• [Job 1]:
Answer these questions about the review of the Bill Sadler biography:
(a) In what town was the family's electrical shop located?
(b) What car did Sadler enter in the 1953 Watkins Glen event?
(c) At what angle to the chassis centerline was the engine placed in the Sadler Formula Juniors?

Review by Pete Vack
Friend and countryman John Wright has now completed the definitive and thoroughly interesting biography of Bill Sadler (1931-2022) and his cars, a project years in the making and a labor of love. Wright reveals an often difficult man, both burdened and blessed by a superior intelligence.
He was, for example, a bit of a genius; though no IQ scores are mentioned, Bill was bored with school, much happier building radios and helping his father in the family’s electrical shop in St. Catharines, Ontario, a small town near Toronto. He dropped out and only decided to go back to college to get his BS and master’s degrees (from MIT!) when in his thirties, and spent much of his life with firms such as General Dynamics involved with military aeronautics and the occasional spook projects. Married three times, in his later years he remarried his first wife, an unusual situation in anyone’s book. When collector Dean Butler invited Sadler to his home in 2005 to build the Majzub Mark III, he found that Sadler preferred to work alone for long hours and to be alone when not working.
Wright’s book is also a comprehensive look at each one of the Sadler cars…more than we had realized. His first was a Hillman Minx. Convertible. With a Ford flathead. He entered it in the 1953 Watkins Glen event. This hooked him on the growing sports car movement and he planned a totally new car, this time with a Jowett engine followed by a Triumph which may have had his own fuel injection system before being replaced by the new Chevy V8. Sadler was one of the first to use the fantastic new Chevy engine in a sports racer, and would remain faithful to Chevy power for all but his Formula Juniors.
The Sadler Formula Juniors were a change from the more familiar MK series as about 12 constructed, all front engined, placing the engine at a 15 degree angle to the chassis centerline allowing for a low seating position. They were reasonably successful but just a little to late.
But to be frank, his cars, though well-engineered and advanced, were not consistent winners, but still garnered a lot of attention from a variety of magazines and, no doubt, race organizers. Sadler was one of the few race cars that were designed and built in Canada. They were attractive, fast, technically interesting and found new lives with the increasing popularity of vintage car racing in the 1980s. To nutshell the Sadler story, we need only to look at the Sadler cars in cutaway.

• [Job 2]: Rewrite the records from the line with "Продукти и оферти" up to and including the final line of the records, changing "Bande-annonce" to "Trailer" and keeping everything else the same. Leave the pictures out.

Stored dataset items
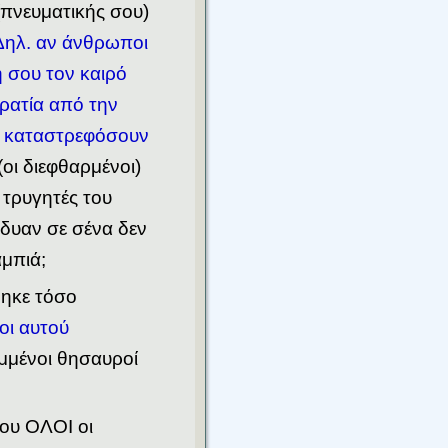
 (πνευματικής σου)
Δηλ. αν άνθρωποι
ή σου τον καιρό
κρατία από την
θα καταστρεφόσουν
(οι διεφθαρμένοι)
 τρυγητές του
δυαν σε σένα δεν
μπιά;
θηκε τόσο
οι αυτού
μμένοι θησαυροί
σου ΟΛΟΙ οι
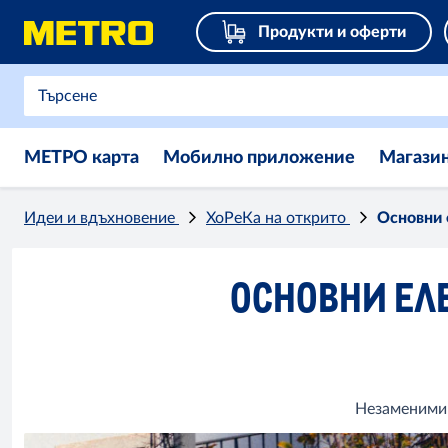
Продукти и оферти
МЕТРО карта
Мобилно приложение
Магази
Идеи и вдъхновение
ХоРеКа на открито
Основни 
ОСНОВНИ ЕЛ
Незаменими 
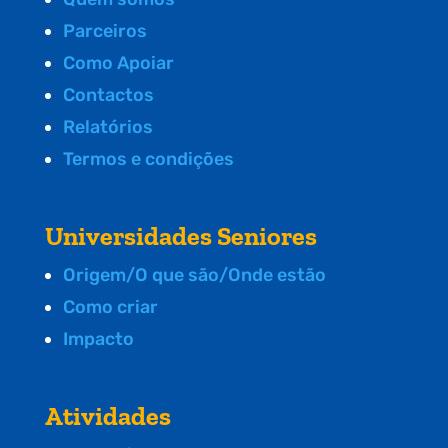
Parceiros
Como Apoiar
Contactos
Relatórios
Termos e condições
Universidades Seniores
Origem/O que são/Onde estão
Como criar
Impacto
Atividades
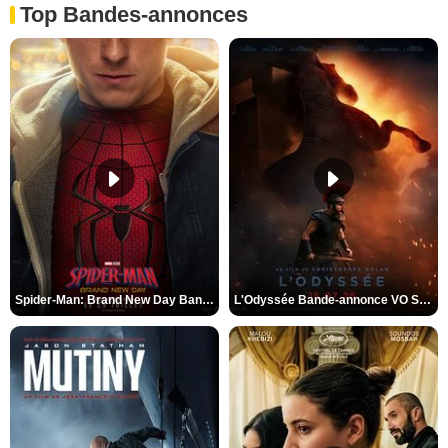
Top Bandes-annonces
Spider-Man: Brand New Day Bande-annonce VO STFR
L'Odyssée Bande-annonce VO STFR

• [Your response 1]:
(a) St. Catharines, Ontario
(b) A Hillman Minx convertible with a Ford flathead
(c) 15 degrees

• [Your response 2]:
Продукти и оферти
МЕТРО карта
Мобилно приложение
Магази
Идеи и вдъхновение
ХоРеКа на открито
Основни 
ОСНОВНИ ЕЛ
Незаменими 
Parceiros
Como Apoiar
Contactos
Relatórios
Termos e condições
Universidades Seniores
Origem/O que são/Onde estão
Como criar
Impacto
Atividades
Top Bandes-annonces
Spider-Man: Brand New Day Trailer VO STFR
L'Odyssée Trailer VO STFR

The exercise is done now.